В это время к редким звукам большого колокола присоединились частые и веселые удары маленьких.
Поджио наклонил голову к плечу и приложил согнутую ладонь к уху.
— Что они вам говорят? — мечтательно спросила Волконская.
Поджио встал в позу дирижера и, взмахивая рукой, произносил в такт колокольному звону: то басом — ром, ром, — когда ударял большой колокол, то фальцетом — джин, глинтвейн, джин, глинтвейн, — когда перезванивали маленькие.
— Как вам не стыдно! — хотела рассердиться Марья Николаевна, но смех смял серьезность.
— Нет, ей-богу, славно получается! — по-мальчишески радовался Поджио и, надувая щеки, продолжал: — Ро-ом, пунш, ро-ом, глинтвейн…
— Полно дурачиться! — сказала Волконская и повернула обратно.
— Не сердитесь, — попросил Поджио, — сами же научили. Вот я вам цветов нарву. Глядите, какие незабудки! Ведь в гривенник величиной. А эти оригинальные саранки! Не сошли нас сюда царь, мы бы и понятия не имели об эдакой прелести…
Нагибаясь к цветам, он ловко срывал их на ходу.
— Надо бы в детской ставни закрыть, — сказала Марья Николаевна, подходя к дому, — а то там уже зажгли свечи, и выходит, что два света. Это нехорошо для Мишина зрения: оно у него и так слабое.
— Можно мне зайти к вам? — спросил Поджио.
— Приходите позже.
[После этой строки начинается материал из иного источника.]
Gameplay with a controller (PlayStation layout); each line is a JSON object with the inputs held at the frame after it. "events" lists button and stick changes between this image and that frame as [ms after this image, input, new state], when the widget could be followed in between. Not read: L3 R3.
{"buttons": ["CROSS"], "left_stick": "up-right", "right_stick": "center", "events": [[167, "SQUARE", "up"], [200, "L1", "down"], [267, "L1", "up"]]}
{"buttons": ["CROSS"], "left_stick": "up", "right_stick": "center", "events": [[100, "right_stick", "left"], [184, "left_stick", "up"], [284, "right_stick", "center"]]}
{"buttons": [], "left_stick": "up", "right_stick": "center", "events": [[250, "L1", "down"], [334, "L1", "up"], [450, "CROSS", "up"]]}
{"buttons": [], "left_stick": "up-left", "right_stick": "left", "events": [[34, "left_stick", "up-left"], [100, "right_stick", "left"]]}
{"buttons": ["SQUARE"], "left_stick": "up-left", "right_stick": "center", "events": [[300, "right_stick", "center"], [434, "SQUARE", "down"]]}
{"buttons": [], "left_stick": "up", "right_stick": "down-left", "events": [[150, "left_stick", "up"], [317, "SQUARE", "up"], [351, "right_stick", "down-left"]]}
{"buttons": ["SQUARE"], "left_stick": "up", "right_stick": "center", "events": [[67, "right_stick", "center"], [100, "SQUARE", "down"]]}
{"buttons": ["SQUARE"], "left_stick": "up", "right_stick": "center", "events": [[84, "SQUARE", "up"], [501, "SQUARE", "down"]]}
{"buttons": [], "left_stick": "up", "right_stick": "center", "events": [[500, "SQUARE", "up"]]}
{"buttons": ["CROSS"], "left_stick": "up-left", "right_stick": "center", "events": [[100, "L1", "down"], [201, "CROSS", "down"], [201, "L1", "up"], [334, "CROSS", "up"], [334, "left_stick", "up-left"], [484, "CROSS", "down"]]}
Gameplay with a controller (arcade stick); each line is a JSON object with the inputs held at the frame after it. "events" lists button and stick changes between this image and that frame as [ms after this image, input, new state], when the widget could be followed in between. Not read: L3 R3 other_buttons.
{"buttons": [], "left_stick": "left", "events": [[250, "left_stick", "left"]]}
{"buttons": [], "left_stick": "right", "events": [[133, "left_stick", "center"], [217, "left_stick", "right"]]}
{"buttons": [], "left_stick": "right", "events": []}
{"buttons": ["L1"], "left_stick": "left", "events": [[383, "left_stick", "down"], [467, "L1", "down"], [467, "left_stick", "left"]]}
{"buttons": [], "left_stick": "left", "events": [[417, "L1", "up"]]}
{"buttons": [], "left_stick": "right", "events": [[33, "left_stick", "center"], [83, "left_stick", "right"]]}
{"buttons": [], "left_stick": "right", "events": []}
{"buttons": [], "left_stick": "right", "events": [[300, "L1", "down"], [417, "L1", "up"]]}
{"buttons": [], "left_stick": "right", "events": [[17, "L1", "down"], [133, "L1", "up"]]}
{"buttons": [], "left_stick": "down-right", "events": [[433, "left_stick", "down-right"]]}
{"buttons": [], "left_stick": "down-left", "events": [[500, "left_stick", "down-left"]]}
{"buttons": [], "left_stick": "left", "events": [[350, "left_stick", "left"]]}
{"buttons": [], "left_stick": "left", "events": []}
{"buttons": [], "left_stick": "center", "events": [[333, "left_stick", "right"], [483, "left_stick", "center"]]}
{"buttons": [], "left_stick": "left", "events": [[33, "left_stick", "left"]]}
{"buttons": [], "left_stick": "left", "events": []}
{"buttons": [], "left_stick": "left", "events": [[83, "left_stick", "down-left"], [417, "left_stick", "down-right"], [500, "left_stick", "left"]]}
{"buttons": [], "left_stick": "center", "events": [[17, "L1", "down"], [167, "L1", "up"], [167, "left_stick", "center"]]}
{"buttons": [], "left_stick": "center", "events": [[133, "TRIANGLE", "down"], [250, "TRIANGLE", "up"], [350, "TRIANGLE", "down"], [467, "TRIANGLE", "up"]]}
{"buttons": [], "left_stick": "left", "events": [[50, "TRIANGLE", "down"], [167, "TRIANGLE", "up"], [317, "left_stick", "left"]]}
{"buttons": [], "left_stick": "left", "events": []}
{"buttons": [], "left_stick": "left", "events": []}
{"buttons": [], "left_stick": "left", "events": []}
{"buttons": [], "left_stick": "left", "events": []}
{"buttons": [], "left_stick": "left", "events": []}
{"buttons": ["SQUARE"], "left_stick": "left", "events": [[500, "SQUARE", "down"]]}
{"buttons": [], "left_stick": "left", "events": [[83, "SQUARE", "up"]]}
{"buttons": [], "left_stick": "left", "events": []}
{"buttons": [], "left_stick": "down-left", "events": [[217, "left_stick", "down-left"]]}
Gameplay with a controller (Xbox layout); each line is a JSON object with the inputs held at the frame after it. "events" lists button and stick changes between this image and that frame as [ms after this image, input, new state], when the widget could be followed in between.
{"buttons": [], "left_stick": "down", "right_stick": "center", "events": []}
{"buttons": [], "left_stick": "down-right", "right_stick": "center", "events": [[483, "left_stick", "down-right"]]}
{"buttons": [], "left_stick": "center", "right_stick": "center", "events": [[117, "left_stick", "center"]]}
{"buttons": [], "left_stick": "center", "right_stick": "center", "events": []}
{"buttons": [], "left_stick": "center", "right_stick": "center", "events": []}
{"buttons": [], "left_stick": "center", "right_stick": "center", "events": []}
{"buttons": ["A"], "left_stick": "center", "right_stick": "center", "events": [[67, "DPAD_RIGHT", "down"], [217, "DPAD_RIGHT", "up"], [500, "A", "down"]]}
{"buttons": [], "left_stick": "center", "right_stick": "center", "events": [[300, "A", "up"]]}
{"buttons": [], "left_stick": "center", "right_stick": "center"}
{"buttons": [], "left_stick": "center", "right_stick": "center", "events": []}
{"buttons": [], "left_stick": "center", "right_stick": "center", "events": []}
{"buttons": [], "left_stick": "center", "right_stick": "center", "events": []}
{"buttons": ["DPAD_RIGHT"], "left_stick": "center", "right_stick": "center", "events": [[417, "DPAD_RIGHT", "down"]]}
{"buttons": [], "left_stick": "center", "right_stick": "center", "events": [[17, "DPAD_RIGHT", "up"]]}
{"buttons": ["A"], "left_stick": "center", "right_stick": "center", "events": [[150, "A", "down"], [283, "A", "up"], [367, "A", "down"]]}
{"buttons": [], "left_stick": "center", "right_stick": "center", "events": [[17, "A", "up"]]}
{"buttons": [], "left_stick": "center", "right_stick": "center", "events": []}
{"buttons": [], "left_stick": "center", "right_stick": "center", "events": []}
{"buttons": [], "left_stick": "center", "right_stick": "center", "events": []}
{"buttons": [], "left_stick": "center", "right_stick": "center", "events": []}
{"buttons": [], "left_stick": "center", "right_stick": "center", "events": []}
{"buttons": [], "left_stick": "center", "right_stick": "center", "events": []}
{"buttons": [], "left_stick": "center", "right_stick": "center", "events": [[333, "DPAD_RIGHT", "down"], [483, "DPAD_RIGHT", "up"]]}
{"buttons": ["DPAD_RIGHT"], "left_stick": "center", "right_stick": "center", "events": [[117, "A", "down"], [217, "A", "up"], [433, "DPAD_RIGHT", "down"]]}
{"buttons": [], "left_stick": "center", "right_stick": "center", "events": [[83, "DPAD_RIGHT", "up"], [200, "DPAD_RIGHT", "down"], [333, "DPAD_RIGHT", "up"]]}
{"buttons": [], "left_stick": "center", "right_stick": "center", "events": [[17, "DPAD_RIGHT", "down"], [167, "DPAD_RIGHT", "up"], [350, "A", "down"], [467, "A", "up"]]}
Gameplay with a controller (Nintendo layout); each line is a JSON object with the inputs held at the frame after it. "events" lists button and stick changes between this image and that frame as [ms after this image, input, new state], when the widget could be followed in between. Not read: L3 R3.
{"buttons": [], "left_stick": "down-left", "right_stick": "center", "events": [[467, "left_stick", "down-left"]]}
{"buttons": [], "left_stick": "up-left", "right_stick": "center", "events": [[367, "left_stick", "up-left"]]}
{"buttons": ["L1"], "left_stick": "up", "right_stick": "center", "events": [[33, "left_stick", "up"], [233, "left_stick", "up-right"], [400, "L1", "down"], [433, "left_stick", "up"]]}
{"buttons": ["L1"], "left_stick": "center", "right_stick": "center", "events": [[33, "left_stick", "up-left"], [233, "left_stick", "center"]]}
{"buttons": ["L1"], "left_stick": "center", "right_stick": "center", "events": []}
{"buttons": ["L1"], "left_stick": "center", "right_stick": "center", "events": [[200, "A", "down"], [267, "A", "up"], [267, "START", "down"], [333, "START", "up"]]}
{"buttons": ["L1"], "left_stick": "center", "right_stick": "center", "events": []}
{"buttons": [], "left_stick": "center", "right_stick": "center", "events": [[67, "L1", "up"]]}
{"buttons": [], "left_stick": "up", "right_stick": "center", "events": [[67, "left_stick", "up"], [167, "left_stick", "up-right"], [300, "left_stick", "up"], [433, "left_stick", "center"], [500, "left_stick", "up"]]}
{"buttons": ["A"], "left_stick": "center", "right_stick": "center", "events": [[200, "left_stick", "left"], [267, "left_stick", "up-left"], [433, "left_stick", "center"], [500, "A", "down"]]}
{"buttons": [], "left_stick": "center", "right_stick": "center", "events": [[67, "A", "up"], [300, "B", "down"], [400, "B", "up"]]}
Я сейчас займусь детьми, а Сергея нет дома.
Она подошла к окну детской и, прикрыв ставни, просунула сквозь круглое отверстие железный болт.
Тотчас же изнутри кто-то притянул его втулкой, и Мишин голос радостно проговорил:
— Это, наверно, маменька вернулась.
Марья Николаевна быстро взбежала по ступенькам крыльца.
— Букет возьмите! — крикнул ей вдогонку Поджио, но она уже скрылась в дверях.
Сквозь кружевные гардины Поджио видел, как она со свечой в руках прошла по комнатам. Он вздохнул всей грудью и, перебросив цветы через ограду палисадника, повернул к своему дому.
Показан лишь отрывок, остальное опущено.